Davey Martinez won the World Series in 2019. He may be doing his best job as a manager this year.
Martinez has the Washington Nationals going 16-9 since July 21. Included in that stretch: three-game sweeps of San Francisco and Cincinnati, a series win over Milwaukee, a win last night over Boston.
All four of those squads are in the playoff hunt – the Brewers currently sitting in first in the NL Central, the Reds tied for second, and tied for the third NL wild-card slot; and the Red Sox are three back in the AL wild-card race.
All of this with a makeshift everyday lineup with a couple of young guys that came from trades made at the beginning of the teardown (CJ Abrams, Keibert Ruiz), a throw-in from the Jon Lester trade (Lane Thomas) who couldn’t get on the field in St.
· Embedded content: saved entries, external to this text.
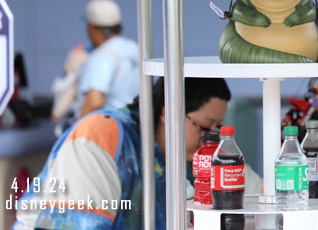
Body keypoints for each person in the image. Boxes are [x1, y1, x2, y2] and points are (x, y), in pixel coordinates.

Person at [12, 77, 262, 229]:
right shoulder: (101, 137)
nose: (211, 138)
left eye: (217, 129)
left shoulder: (191, 156)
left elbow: (258, 195)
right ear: (167, 112)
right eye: (204, 127)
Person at [75, 0, 139, 118]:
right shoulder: (134, 48)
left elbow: (94, 102)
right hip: (136, 125)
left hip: (111, 128)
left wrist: (76, 132)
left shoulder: (101, 56)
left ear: (91, 28)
Louis and has 20 homers and an .808 OPS this year in DC.
Three-hole hitter Joey Meneses, the 31-year-old who finally reached the bigs last season after the Juan Soto dump-off, is slashing .281/.329/.418 with 11 homers and a .746 OPS.
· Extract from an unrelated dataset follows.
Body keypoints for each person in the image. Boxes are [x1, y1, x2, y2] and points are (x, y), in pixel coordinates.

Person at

Stone Garrett, who had trouble getting out of the Arizona system despite hitting 25 homers in Double-A and Triple-A in 2021 and 28 homers in Triple-A in 2022, has nine homers and an .803 OPS in 83 games for the Nats in 2023.
The two prized pitching prospects picked up in the Soto and Max Scherzer-Trea Turner trades – Josiah Gray (7-10, 3.96 ERA) and MacKenzie Gore (6-9, 4.38 ERA) – are having their moments, good and bad.
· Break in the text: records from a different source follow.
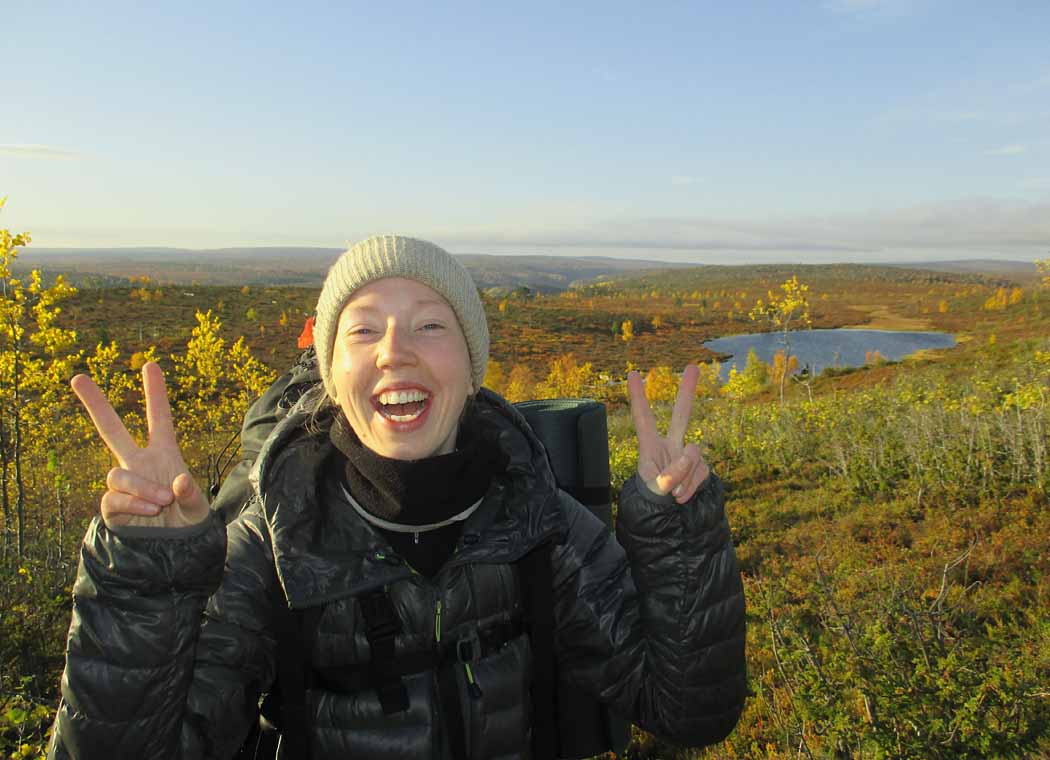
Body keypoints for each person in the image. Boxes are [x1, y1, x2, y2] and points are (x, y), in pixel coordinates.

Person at [48, 235, 747, 759]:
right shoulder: (274, 542)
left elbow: (689, 711)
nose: (394, 351)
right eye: (362, 330)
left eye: (430, 325)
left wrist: (676, 531)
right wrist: (147, 571)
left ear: (472, 372)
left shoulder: (536, 519)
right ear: (332, 375)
Patrick Corbin, who is getting paid $24 million this year, and is set to be paid $35 million next year, the final year of the six-year deal he signed in 2019, is 7-11 with a 4.85 ERA.
(That’s a big improvement over his last two years – Corbin was 9-16 with a 5.82 ERA in 2021, and 6-19 with a 6.31 ERA in 2022.)
This is about as slapdash a roster as you can put together, basically.
And Martinez has it a game behind the $351 million New York Mets for fourth in the NL East.